_Instrucción 1:_ Según el extracto fuente sobre Diego Alatriste, ¿en qué guerras combatió el protagonista?
_Instrucción 2:_ De acuerdo con el extracto fuente sobre Diego Alatriste, ¿por qué mata el protagonista y de qué modo lo hace? Responde en una a tres oraciones.
_Instrucción 3:_ Prolonga el extracto fuente sobre Diego Alatriste a partir de su última oración.

_Extracto fuente:_
━━━━━━━━━━━━━━━━

La acción se sitúa en el Madrid de los Austrias, un rico escenario donde se combina el oro con el lodo. Aristócratas y altos eclesiásticos comparten calles con putas, matasietes y pícaros; viejos mercenarios de carnes marcadas beben de las mismas jarras que los grandes poetas de su tiempo. Su protagonista, Diego Alatriste, no es el perfecto paladín de causas justas de los que abusa tanto la novela popular; es sólo un superviviente, dividido entre los ideales caballerescos y las más prosaicas realidades de la vida. Veterano de las guerras de Flandes, es un soldado de fortuna al que ésta le ha abandonado y malvive en la corte vendiendo su espada al mejor postor, sin demasiadas preguntas ni prejuicios. Se gana el sustento, pues, con algo tan vil como el asesinato; pero si mata lo hace sólo para llenar su estómago y el de su joven escudero, sin ningún placer y de frente, mientras sea posible.

━━━━━━━━━━━━━━━━

_Entradas extraídas:_
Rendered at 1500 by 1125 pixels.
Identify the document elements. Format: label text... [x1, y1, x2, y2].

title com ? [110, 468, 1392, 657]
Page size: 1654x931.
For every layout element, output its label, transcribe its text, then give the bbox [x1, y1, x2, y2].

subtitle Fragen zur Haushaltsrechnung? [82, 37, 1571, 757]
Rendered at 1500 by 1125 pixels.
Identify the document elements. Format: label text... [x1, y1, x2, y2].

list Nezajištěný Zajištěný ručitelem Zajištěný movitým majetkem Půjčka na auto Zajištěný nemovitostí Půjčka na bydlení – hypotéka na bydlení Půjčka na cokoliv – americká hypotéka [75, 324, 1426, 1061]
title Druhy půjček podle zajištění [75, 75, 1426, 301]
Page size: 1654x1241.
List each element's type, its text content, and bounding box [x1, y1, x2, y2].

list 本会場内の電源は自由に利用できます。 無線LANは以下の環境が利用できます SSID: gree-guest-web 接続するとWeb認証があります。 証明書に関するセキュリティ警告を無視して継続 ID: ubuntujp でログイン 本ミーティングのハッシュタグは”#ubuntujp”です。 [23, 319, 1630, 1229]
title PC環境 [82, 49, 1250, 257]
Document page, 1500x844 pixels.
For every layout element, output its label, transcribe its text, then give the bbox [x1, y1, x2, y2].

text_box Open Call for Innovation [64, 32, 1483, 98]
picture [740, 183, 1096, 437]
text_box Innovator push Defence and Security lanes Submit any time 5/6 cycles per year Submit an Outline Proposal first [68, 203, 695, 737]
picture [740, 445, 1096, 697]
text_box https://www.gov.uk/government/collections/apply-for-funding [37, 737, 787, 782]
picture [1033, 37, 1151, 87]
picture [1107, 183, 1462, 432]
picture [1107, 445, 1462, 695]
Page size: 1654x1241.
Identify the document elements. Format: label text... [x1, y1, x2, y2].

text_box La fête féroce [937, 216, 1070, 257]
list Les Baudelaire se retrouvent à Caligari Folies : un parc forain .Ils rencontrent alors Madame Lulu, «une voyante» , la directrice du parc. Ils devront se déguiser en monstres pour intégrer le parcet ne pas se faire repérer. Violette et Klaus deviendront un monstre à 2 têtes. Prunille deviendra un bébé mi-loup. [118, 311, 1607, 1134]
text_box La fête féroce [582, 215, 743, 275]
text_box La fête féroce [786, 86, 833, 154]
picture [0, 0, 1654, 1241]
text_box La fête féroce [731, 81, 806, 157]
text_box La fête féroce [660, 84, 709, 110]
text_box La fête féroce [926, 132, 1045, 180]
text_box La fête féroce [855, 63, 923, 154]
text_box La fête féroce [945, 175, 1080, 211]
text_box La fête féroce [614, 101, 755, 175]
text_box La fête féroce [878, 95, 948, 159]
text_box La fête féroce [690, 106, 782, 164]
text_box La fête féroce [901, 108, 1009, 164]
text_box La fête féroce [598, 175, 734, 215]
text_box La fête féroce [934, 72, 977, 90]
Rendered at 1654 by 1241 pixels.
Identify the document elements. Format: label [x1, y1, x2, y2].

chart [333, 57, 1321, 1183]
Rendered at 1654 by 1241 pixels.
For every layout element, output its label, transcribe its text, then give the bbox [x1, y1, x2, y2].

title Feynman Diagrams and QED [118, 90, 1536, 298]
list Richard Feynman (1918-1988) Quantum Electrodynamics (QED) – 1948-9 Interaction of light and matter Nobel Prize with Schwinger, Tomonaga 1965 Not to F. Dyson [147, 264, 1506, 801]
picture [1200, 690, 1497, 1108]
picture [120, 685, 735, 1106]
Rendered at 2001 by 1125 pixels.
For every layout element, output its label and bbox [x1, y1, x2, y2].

━━━━━━━━━━━━━━━━

_Respuesta esperada 1:_ En las guerras de Flandes.

_Respuesta esperada 2:_ Alatriste mata solo para llenar su estómago y el de su joven escudero, es decir, para ganarse el sustento. Lo hace sin ningún placer y de frente, mientras sea posible.

_Respuesta esperada 3:_
A este viajero la rudeza del camino le ha enseñado que de nada valen los escrúpulos; aunque un resabio moral no dejará de complicarle la existencia. Tras encargarle unos enmascarados de noble cuna despachar hacia el otro barrio a dos ingleses que han de llegar a Madrid, el valor demostrado por sus víctimas impulsa al capitán Alatriste a perdonarles la vida, creándose a partir de entonces poderosos amigos y no menos poderosos enemigos, entre ellos el asesino italiano Gualterio Malatesta, villano carismático y de sombrío atractivo, perla imprescindible en toda narración de aventuras.
Pérez-Reverte se complace en la descripción de tipos imaginarios, mientras los imbrica con otros reales, como Quevedo o Lope, con importantes papeles en el desarrollo de la trama. Pero no sólo son reales muchos de los personajes, sino que incluso la anécdota central de la novela -cuyo misterio no revelaré aquí, para no molestar a futuros lectores- es rigurosamente verídica, por extravagante que parezca, y el curioso puede documentarse al respecto en el interesante ensayo de José Deleito y Piñuela, El Rey se divierte (1935).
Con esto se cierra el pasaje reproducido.